Data items
★ ★ ★ ★
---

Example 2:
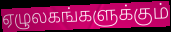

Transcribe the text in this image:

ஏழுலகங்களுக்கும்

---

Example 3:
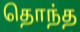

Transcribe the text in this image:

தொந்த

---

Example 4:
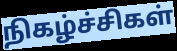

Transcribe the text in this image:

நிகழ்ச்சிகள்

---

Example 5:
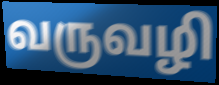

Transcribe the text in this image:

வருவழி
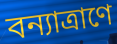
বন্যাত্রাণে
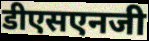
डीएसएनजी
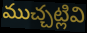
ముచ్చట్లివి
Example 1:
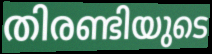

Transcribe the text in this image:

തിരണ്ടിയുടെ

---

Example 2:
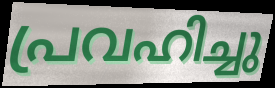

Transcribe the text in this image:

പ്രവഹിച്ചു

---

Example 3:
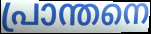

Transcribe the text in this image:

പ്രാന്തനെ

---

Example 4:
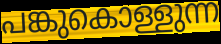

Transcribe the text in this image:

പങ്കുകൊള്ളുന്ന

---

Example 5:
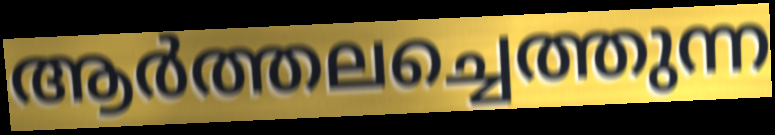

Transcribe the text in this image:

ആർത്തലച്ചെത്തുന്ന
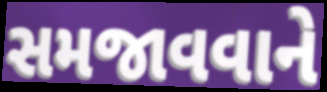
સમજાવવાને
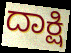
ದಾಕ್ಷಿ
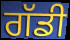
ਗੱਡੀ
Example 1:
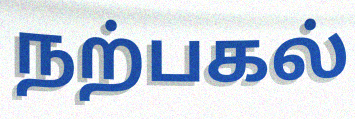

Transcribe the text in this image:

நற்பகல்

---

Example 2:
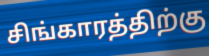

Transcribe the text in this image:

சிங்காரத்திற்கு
★ ★ ★ ★
## Exercise brief
Can you reproduce all of the lines above character for character, leaving out the pictures?

## Exercise solution
---

Example 2:

Transcribe the text in this image:

ஏழுலகங்களுக்கும்

---

Example 3:

Transcribe the text in this image:

தொந்த

---

Example 4:

Transcribe the text in this image:

நிகழ்ச்சிகள்

---

Example 5:

Transcribe the text in this image:

வருவழி
বন্যাত্রাণে
डीएसएनजी
ముచ్చట్లివి
Example 1:

Transcribe the text in this image:

തിരണ്ടിയുടെ

---

Example 2:

Transcribe the text in this image:

പ്രവഹിച്ചു

---

Example 3:

Transcribe the text in this image:

പ്രാന്തനെ

---

Example 4:

Transcribe the text in this image:

പങ്കുകൊള്ളുന്ന

---

Example 5:

Transcribe the text in this image:

ആർത്തലച്ചെത്തുന്ന
સમજાવવાને
ದಾಕ್ಷಿ
ਗੱਡੀ
Example 1:

Transcribe the text in this image:

நற்பகல்

---

Example 2:

Transcribe the text in this image:

சிங்காரத்திற்கு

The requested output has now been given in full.